### TASK REQUIREMENTS
Rename "chart" to "graph" throughout the entries below and give the lines back with nothing else changed. Omit the pictures.

Stored data entries:
Content starts
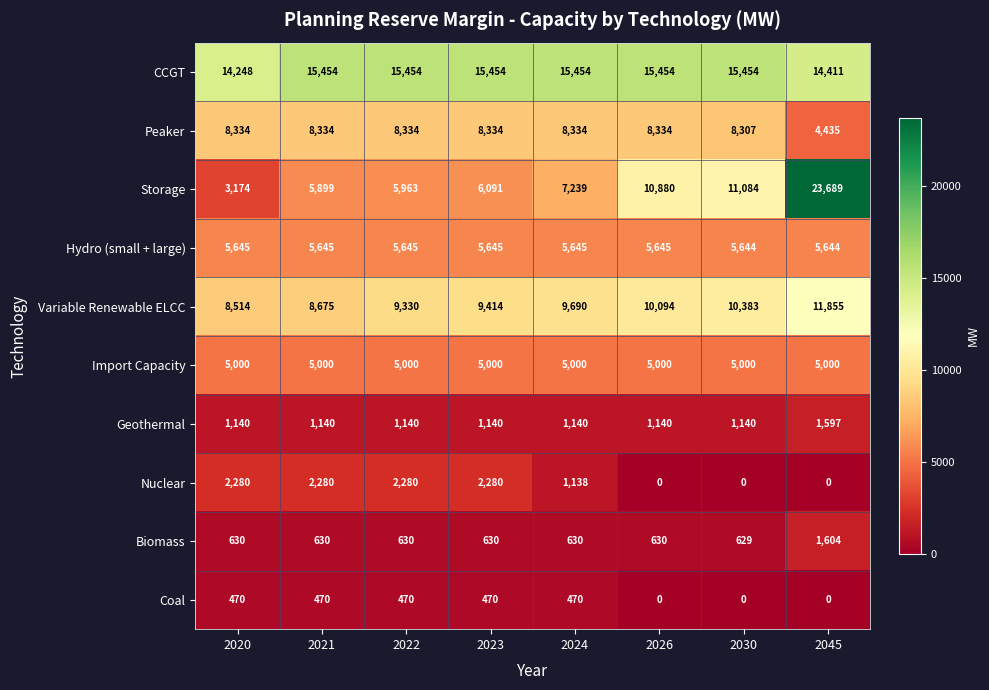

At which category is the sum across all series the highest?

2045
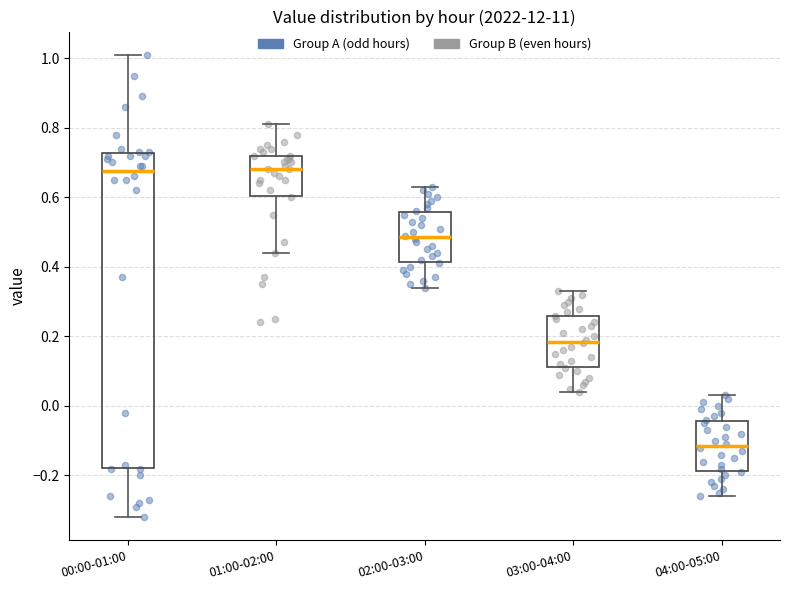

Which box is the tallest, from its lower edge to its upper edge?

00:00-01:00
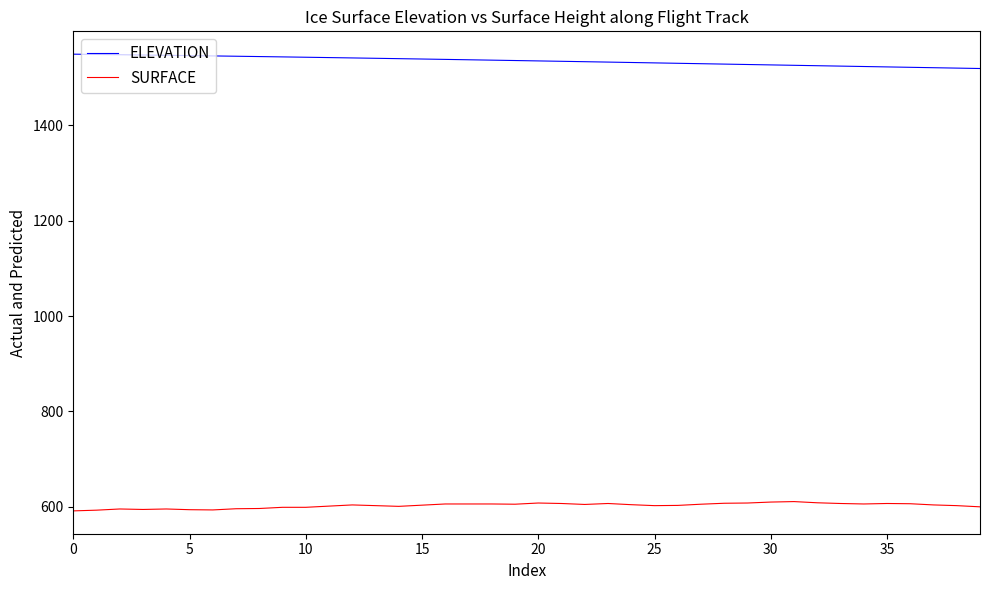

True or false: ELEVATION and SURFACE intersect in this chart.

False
Content ends
### OUTPUT BELOW
At which category is the sum across all series the highest?

2045

Which box is the tallest, from its lower edge to its upper edge?

00:00-01:00

True or false: ELEVATION and SURFACE intersect in this graph.

False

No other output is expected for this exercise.